We need more info to make anything of this little study.  I also think the title is misleading (and is leading to misleading news reports, as is typical), as actual mood and anxiety scores were unchanged, only the tension and stress scores (though certainly over the long term tension and stress are associated with more depressed and anxious mood states).  Whatever gets you funding, I suppose…


  1. I saw that and was thinking of sending it to you but 1. It is very limited, like you said: "what these researchers did not measure is pretty much everything that would tell us anything about what actually happened to decrease those stress scores" (you're quotable!) and 2. You are omniscient and knew about it already (and I'm omniscient because I know that you're omniscient).

    I agree for the most part. I think that if you tell people to go on a vegetarian diet they will spontaneously cut out all of the fast food and go eat food that they weren't eating before and resolve some nutrient deficiencies like...say...magnesium, which is plausible to us both. Now if they had done a dietary analysis we would be able to check that but they didn't.

    There are also other explanations that either fall into the wild-and-crazy-speculation-about-physiology or wild-and-crazy-armchair-psychology categories, but I need to keep that junk instead my head where it belongs. I'm also waiting for the next trial. Hopefully it doesn't have any flaws in it.

  2. This was a pilot study, so I'm not sure it has much validity for the rest of us who don't fly airplanes.
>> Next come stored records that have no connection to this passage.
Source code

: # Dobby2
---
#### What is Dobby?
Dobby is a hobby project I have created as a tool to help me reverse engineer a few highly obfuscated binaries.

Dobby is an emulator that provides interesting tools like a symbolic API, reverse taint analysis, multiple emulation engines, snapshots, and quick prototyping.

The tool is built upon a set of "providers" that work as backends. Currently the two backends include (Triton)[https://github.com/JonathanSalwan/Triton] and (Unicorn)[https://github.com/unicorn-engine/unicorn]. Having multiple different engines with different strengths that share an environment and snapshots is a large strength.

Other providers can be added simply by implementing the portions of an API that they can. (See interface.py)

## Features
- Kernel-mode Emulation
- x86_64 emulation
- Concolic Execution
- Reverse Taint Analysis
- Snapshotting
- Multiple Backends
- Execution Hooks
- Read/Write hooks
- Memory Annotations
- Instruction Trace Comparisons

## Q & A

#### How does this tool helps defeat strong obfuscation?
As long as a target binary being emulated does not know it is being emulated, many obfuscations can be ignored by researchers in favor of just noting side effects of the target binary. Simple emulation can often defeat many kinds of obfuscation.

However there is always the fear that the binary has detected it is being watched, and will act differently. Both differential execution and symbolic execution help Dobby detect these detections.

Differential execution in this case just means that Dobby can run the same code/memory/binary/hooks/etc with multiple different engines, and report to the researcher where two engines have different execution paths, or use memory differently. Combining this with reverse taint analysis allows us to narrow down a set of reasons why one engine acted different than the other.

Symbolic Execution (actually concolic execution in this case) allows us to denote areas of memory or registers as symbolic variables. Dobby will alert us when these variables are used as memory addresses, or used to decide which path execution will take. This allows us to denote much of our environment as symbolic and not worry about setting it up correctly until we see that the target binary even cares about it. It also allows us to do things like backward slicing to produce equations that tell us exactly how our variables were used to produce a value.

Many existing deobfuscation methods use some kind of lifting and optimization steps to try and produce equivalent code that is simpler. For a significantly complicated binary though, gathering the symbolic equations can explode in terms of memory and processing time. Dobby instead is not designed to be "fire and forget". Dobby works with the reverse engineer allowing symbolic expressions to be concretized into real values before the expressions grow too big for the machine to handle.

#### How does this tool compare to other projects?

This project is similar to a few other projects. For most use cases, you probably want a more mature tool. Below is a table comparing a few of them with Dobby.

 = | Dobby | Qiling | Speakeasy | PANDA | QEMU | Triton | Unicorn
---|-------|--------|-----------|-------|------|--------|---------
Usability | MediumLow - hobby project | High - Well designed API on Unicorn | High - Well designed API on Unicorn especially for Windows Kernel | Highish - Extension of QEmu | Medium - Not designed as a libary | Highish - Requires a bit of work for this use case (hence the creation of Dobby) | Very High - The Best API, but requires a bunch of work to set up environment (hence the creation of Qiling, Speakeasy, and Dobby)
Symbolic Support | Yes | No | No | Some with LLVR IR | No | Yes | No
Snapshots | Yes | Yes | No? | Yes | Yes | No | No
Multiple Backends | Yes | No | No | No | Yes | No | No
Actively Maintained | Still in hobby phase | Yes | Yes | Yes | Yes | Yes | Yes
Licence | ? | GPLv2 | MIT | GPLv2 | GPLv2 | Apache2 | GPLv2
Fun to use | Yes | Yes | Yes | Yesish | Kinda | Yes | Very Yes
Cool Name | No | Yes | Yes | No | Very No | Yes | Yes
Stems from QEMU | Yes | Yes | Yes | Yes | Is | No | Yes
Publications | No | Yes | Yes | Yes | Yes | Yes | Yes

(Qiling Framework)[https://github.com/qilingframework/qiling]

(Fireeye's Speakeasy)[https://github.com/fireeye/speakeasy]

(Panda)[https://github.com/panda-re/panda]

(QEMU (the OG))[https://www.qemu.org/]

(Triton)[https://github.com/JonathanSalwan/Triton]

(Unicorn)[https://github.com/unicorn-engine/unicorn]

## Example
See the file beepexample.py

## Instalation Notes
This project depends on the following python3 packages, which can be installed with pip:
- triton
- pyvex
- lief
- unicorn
    That settles it - I'm going vegan.

    Thanks, Emily.


    PS: I'm looking for the time to review a recent article on the dietary sodium/potassium ratio, which is linked to longevity and cardiovascular disease. The paleo diet should move the ratio in the right direction (lower sodium, higher potassium) compared to the SAD.

  3. Meatless = > Less Tense in the Short Term => Past Tense in the Long Term

  4. Sodium/potassium ratio??? I suppose this passes for a more holistic scientific approach?

  5. What's the time frame for the possible interference between AA & EPA? If taking O3 caps with eggs = bad, would eating eggs in AM and gobbling O3s or fish in PM make any difference?

  6. I don't think that dietary arachidonic acid increases inflammation at all, there isn't any evidence for it. Some people just assume that because metabolites of arachidonic acid are pro-inflammatory then dietary arachidonic acid will get turned into these metabolites willy nilly and lead to massive chronic inflammation. But it's not so

    That's what we want, just one substitution with a supplement not a "low arachidonic acid diet" where they make many changes or whatever, and certainly not epidemiology, we want this experiment which is perfect. If I could do the Japan bow thingy to those researches I totally would.

    So eat your eggs, they might even have benefits (in mice but I'm kind of mousey sometimes!)

    I already believed that theory to be bunk because of my personal experience of eating eggs and having a CRP measurement of 0.1mg/dl. And we really know in that study that arachidonic acid doesn't change inflammatory markers because their baseline CRP not only didn't change but was completely optimal. Those Japanese dudes are healthy! :-)

    So it looks like the arachidonic acid---> inflammation hypothesis isn't right, and we need to look elsewhere to explain the changes. I'm still siding with the lack of big macs (or fish fillet?!) and more vegetables and fruits on the vegetarian diet providing more of the nutrients that people are lacking the most.

  7. By the way, I was just reading and realized that there is another possible explanation...good ol' vitamin c

    Or the best explanation, both. Potassium too, it makes me feel good. Obviously we don't know what the dietary changes are, but we have a pretty simple alternative explanation for the results.